## DOCUMENT SECTION
········
Rob Long · January 28, 2013 at 9:46pm

There's something to admire about this young man, a web developer who outsourced his job to China, and then with his newfound free time took on more jobs, which he also outsourced to China.

Except, of course, he eventually ran out of outsourcing sources. From CNET.com:

Work is an overrated concept, created by those in power to subjugate those who are trusting or have several children.

This might, at least, have been the thinking of a developer who believed he had found a magical ruse to prevent him from being subjugated.

As The Next Web tells it, relying on a case study presented by the security team at Verizon, the gentleman in question was very interested in Reddit, eBay shopping, and watching cat videos during working hours.

So he allegedly outsourced his work to China. Yes, all of his work. He did nothing at all -- workwise, that is, according to Verizon.

Nicknamed "Bob" by Verizon, the developer worked at a critical infrastructure company in the U.S.

However, the Verizon folks say he also attempted to perform this liberating ploy simultaneously on other companies -- presumably he was accepting freelance projects on the side.

His work must have suffered, right? Wrong:

What some might find amusing -- or even dispiriting -- is that his employers valued him highly, as the work was of an excellent standard.
········
## EXCERPTED RECORDS
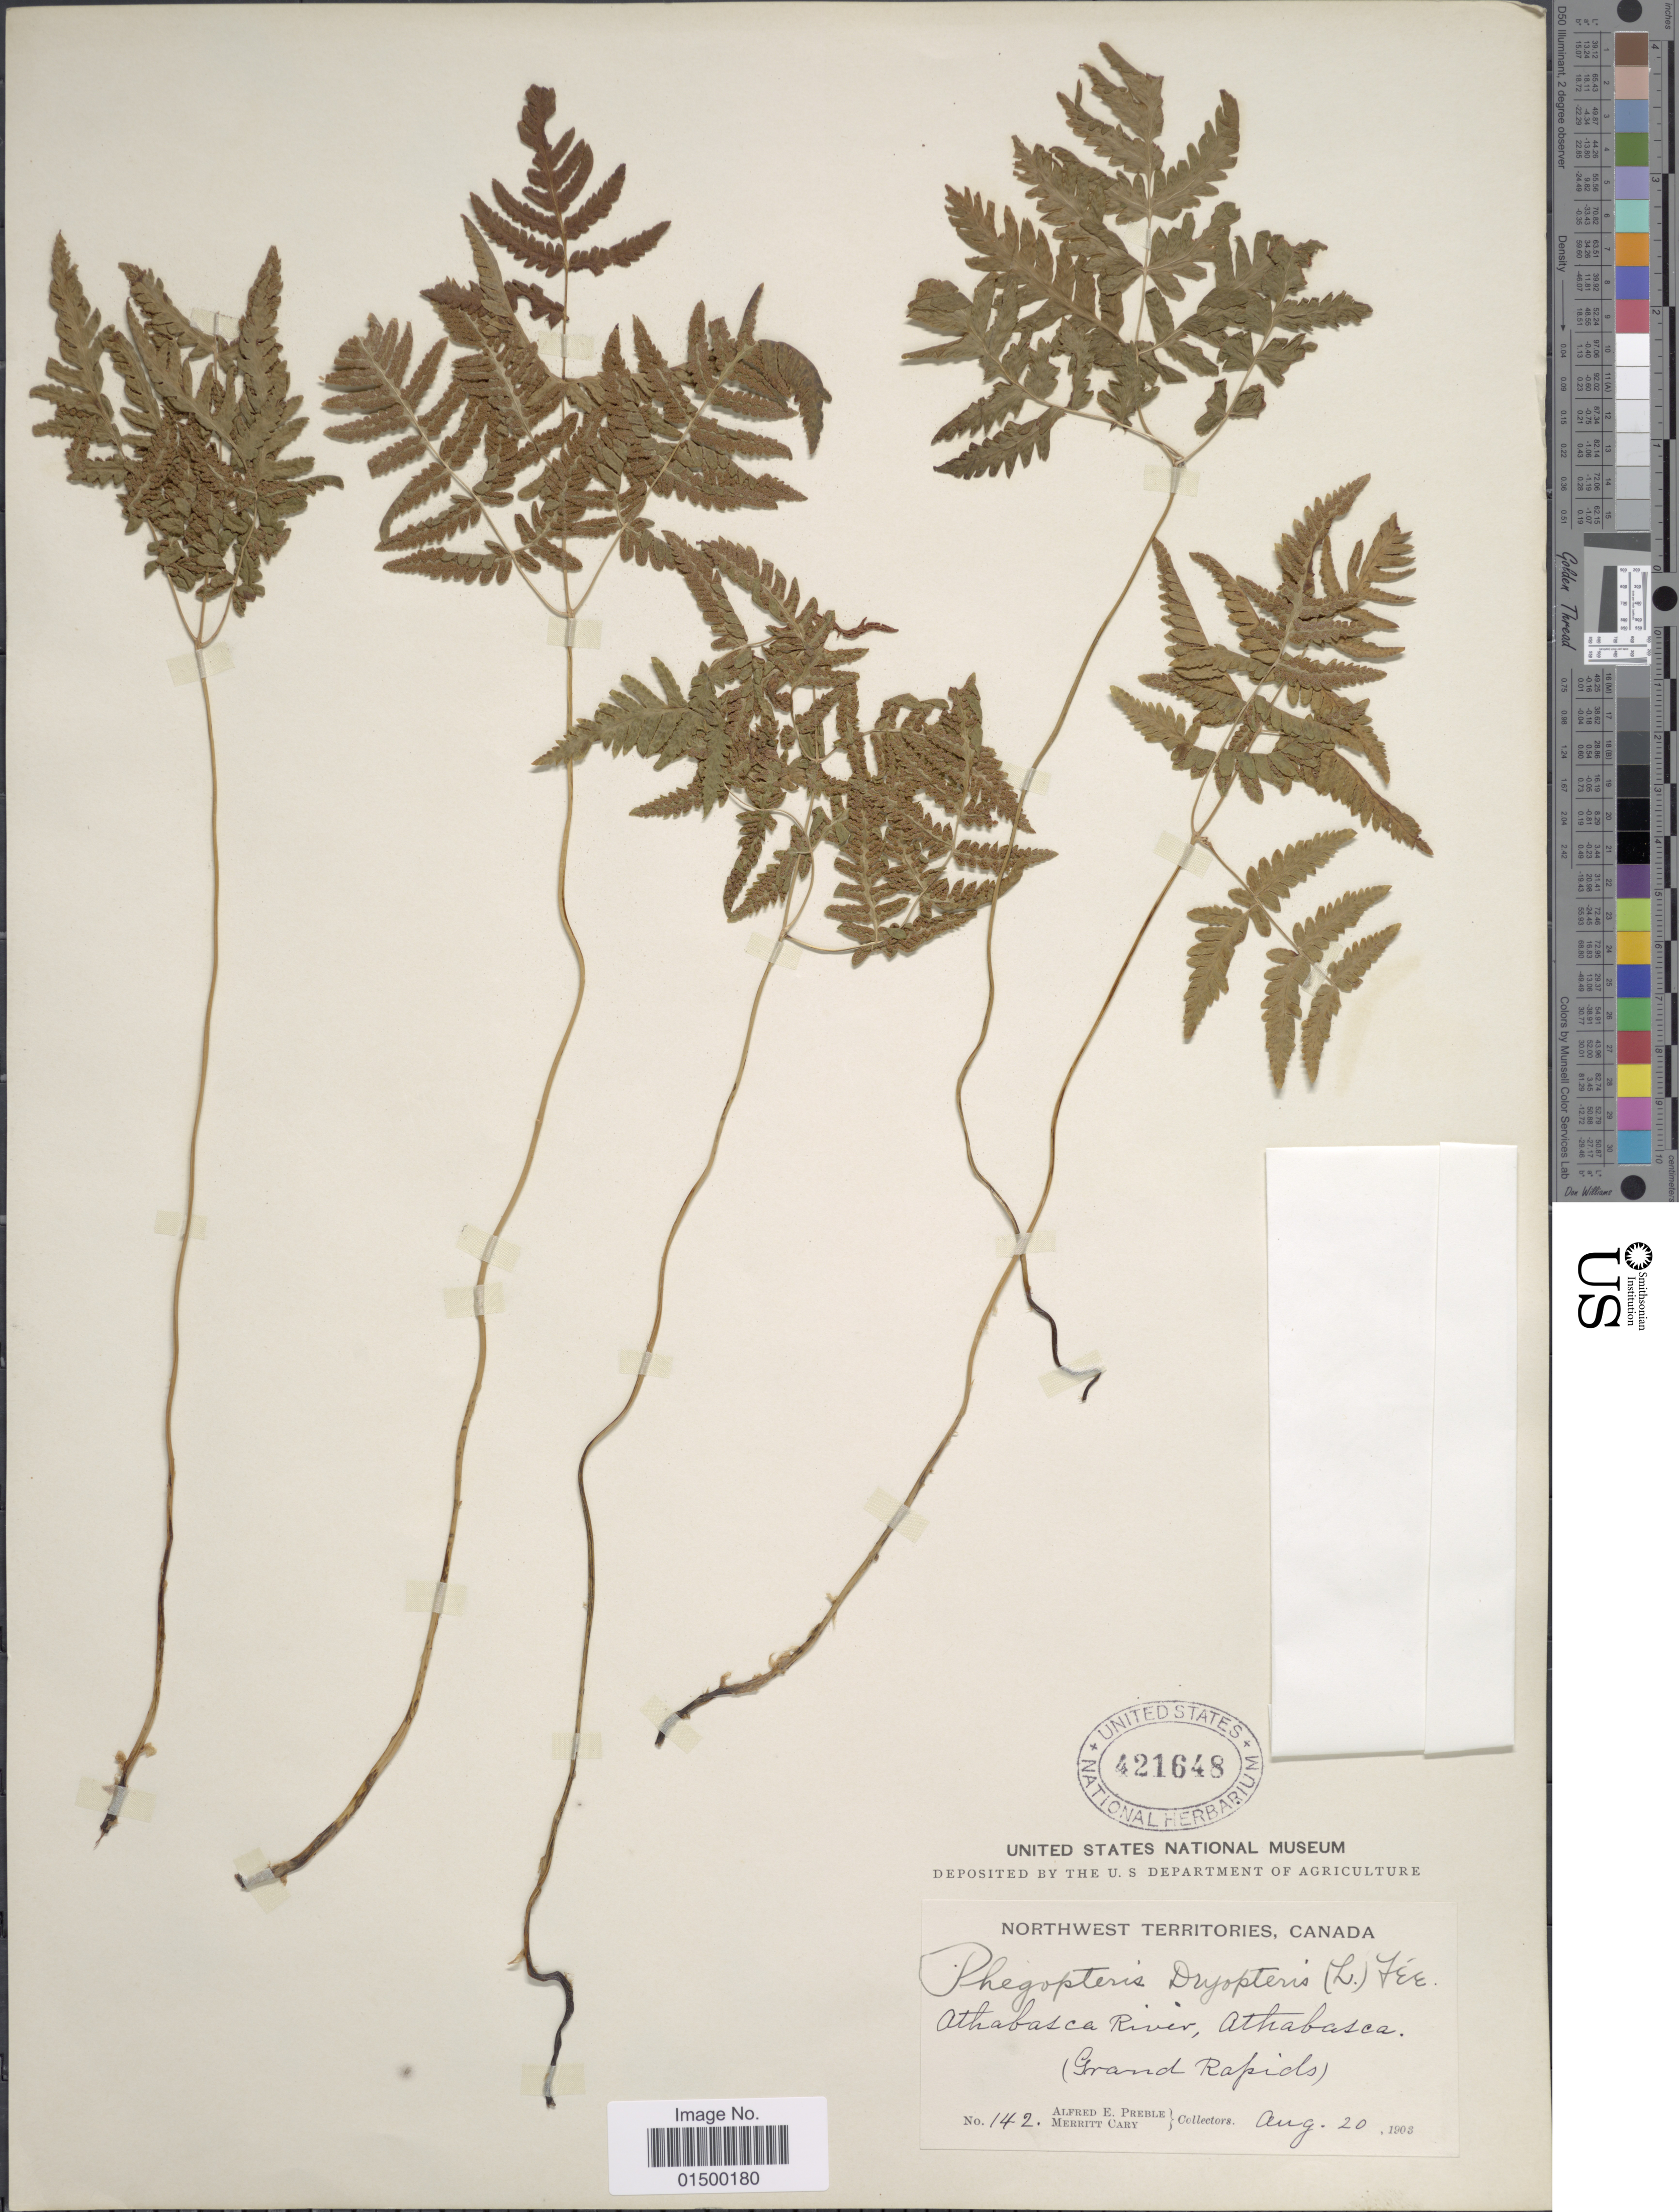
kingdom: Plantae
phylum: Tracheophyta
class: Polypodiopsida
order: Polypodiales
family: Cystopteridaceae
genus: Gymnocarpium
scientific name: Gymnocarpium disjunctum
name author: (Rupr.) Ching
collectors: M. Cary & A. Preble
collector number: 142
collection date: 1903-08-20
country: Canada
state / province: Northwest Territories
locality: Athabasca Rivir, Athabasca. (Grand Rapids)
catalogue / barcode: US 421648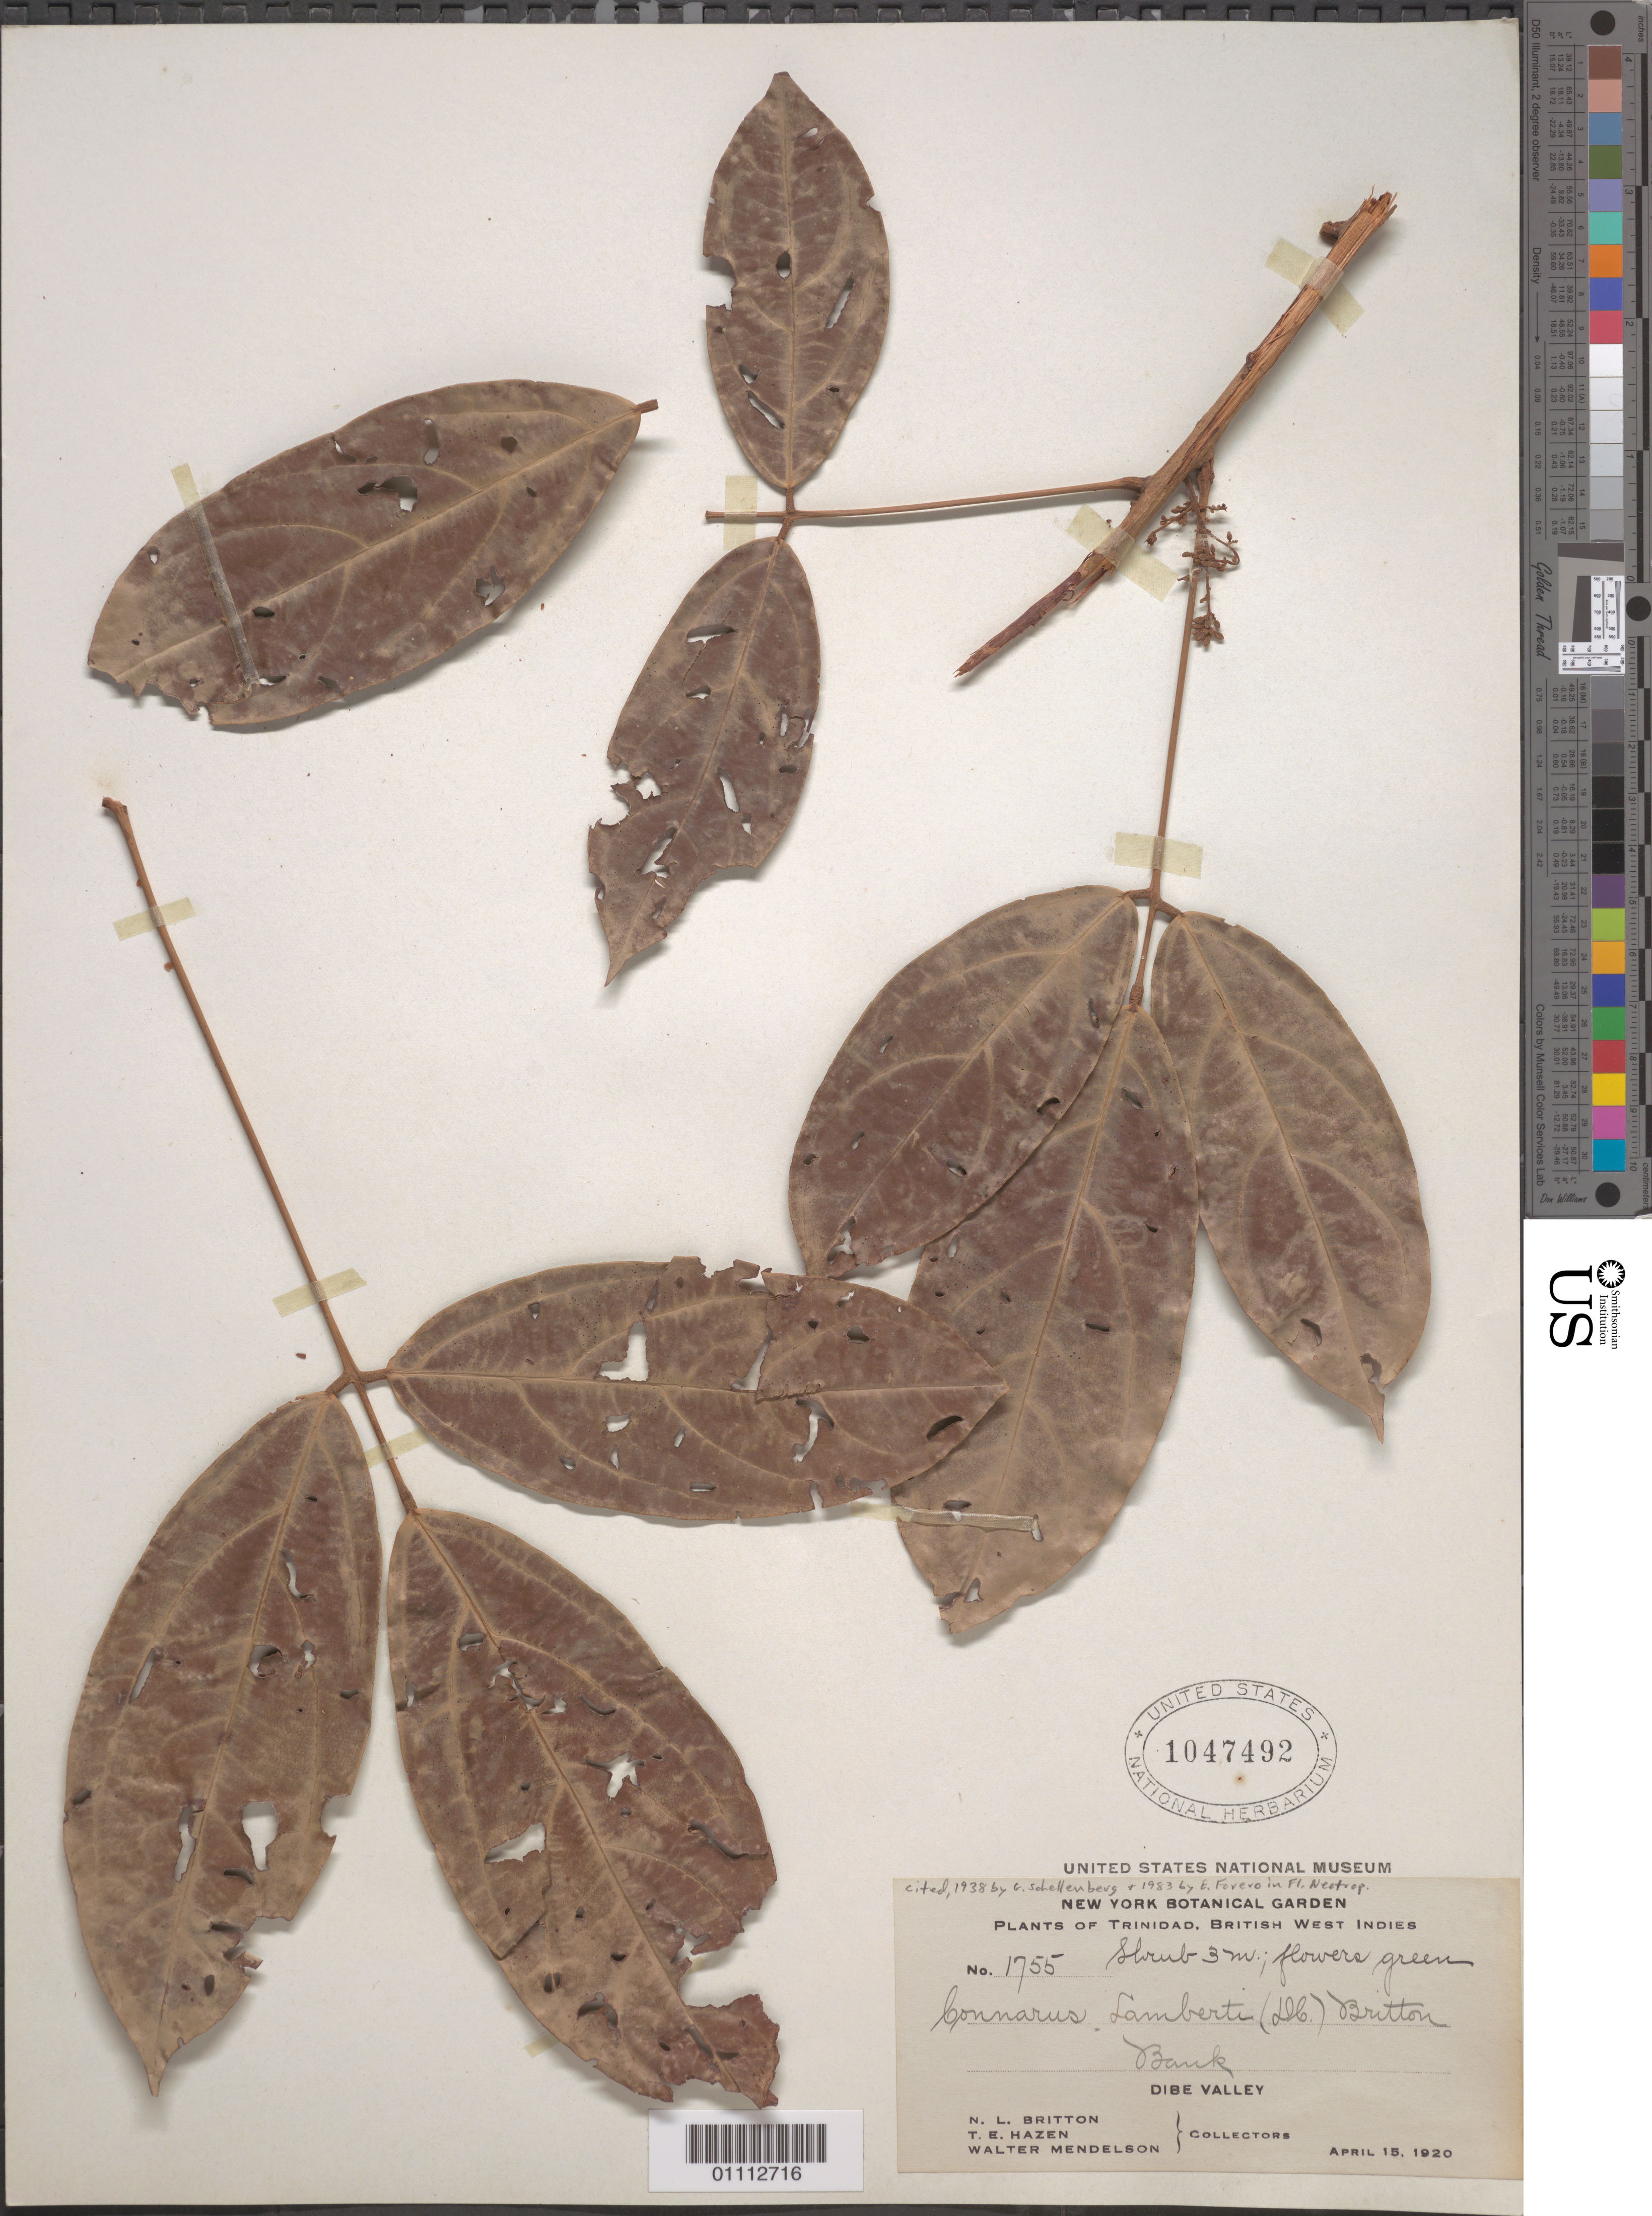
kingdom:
········
## AIM 1
Reproduce the passage of the outsourcing post word for word, between "This might, at" and "according to Verizon.", inclusive.
## AIM 2
In the outsourcing post, what nickname did Verizon give the developer?

## ANSWER 1
This might, at least, have been the thinking of a developer who believed he had found a magical ruse to prevent him from being subjugated.

As The Next Web tells it, relying on a case study presented by the security team at Verizon, the gentleman in question was very interested in Reddit, eBay shopping, and watching cat videos during working hours.

So he allegedly outsourced his work to China. Yes, all of his work. He did nothing at all -- workwise, that is, according to Verizon.

## ANSWER 2
"Bob"